■ Exercise prompt ■
Wherever an image appears in the entries, drop it and reproduce everything else exactly.

■ Study material ■

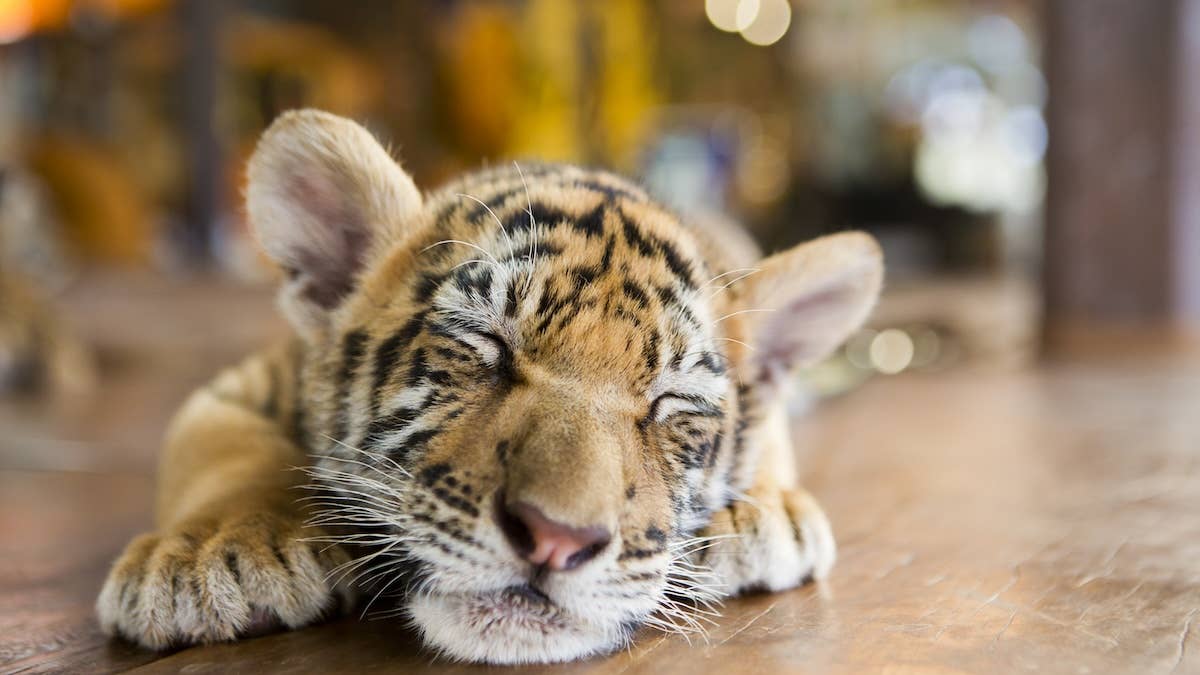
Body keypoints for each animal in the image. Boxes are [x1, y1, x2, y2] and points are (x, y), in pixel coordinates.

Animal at [96, 110, 883, 664]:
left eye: (669, 404)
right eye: (486, 346)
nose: (557, 540)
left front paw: (764, 513)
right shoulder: (236, 386)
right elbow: (223, 449)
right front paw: (210, 556)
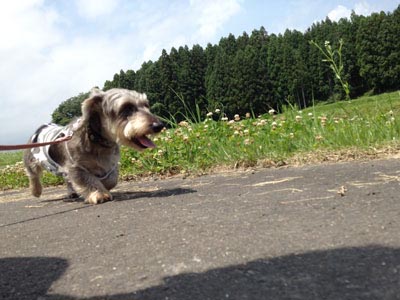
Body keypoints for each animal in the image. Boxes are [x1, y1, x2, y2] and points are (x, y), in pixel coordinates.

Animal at [23, 86, 164, 204]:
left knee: (67, 180)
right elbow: (87, 179)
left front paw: (104, 187)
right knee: (33, 175)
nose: (159, 125)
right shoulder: (75, 167)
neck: (98, 141)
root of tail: (42, 127)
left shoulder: (110, 166)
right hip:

■ Solution for this problem ■
Body keypoints for each animal in the image. Boxes are [x1, y1, x2, y2] and points are (x, y), in pixel coordinates.

Animal at [96, 110, 883, 664]:
left eye: (669, 404)
right eye: (486, 346)
nose: (557, 540)
left front paw: (764, 513)
right shoulder: (236, 386)
right elbow: (223, 449)
right front paw: (210, 556)
Body keypoints for each animal in the image. Boxes are [x1, y1, x2, y2] and points are (x, y), in pixel coordinates.

Animal at [23, 86, 164, 204]:
left knee: (67, 180)
right elbow: (87, 179)
left front paw: (104, 187)
right knee: (33, 175)
nose: (159, 125)
right shoulder: (75, 167)
neck: (98, 141)
root of tail: (42, 127)
left shoulder: (110, 166)
right hip:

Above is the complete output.